I’m reading an interesting book that my dad sent me, that was a result of the arguments we had at Thanksgiving where I was saying that talent is something you’re born with, and with the proper environment and practice you can to that outlier point on the right side of the bell curve. In other words, what it takes to be great in a particular activity. The book, by Malcolm Gladwell begins with a story about a doctor who finds that the rate of heart disease in a small town in Maine is half the U.S. rate.
They find that the people in the town (are all from the same small town in Italy). But they have adopted American eating habits. Many are overweight. Many smoke. But the conclusion is that the environment where everyone knows each other, where there are extended families living together, in short, the social network which has been transported from the small Italian town is the critical factor.
From there, the author looks at hockey players, and discovers that the best players were all born in the first third of the year. He finds this in other sports as well. And to make it short discovers that the reason that there are so many great players who were born in the first third of the year goes back to a relationship between how much bigger and more mature these kids were in the early school grades. In other words, since these kids were nine months older than the other kids, they were more coordinated at sports, and were chosen for special sports leagues at an early age. And this leads to them getting more playing time, which leads to them getting better… The point is, that these kids, and in fact almost all geniuses that he looks at (including Mozart) had 10,000 hours of practice before they became great. In Mozart’s case, although he wrote a number of fair scores at an early age, he didn’t really write his first great piece until he was 21 years old, and the author calculates that this was around the time that he had had 10,000 hours of practice.
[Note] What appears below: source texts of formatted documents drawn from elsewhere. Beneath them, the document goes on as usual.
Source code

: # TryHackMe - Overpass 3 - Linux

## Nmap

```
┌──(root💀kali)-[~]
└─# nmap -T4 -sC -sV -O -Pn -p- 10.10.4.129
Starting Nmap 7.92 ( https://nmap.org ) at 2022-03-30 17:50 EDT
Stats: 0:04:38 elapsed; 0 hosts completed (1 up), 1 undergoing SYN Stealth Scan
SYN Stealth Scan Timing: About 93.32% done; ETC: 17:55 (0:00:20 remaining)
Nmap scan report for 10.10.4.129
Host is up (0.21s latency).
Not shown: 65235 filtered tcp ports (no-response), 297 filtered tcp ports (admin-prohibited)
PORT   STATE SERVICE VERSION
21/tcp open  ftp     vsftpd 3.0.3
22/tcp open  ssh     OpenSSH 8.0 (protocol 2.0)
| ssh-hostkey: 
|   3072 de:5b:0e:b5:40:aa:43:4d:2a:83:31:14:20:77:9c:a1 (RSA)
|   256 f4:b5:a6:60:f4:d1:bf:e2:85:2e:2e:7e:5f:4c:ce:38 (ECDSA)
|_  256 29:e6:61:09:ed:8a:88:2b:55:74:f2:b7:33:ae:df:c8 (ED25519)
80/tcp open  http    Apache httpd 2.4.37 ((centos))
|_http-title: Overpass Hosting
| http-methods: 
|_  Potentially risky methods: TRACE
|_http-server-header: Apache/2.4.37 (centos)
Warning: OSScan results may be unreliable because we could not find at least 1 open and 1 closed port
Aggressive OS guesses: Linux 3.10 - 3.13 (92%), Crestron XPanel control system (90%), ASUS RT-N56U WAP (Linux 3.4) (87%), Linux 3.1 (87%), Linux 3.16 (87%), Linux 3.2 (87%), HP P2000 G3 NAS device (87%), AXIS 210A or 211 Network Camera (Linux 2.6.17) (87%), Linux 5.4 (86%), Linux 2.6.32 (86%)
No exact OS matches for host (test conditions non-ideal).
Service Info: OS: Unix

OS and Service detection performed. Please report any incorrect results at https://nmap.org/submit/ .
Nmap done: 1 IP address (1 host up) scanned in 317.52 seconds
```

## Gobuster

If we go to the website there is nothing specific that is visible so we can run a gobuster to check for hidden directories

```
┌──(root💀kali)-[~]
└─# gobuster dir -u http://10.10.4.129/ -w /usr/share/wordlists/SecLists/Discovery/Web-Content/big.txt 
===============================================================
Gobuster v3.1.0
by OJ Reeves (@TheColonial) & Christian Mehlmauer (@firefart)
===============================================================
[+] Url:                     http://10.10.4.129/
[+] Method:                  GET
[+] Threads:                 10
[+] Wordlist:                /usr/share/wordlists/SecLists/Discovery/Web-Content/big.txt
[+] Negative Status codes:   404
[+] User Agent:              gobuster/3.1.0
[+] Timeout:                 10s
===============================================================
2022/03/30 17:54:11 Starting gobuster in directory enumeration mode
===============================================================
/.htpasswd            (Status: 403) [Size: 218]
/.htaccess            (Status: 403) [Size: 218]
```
Only up to chapter two – but so far this all makes sense to me. Talent alone is not enough. There are factors that must be in place that give you enough time to work at your craft in order for that talent to blossom. He’s going through one case at a time. Right now talking about the guy who wrote a lot of Unix, who also was lucky enough to be able to hit 10,000 hours of programming by the time he was in his early twenties.
So there you have it. Start early. And make sure you are born at the right time so that you are older than the other kids in your class when you are in the first grade. Oh, and be good at something.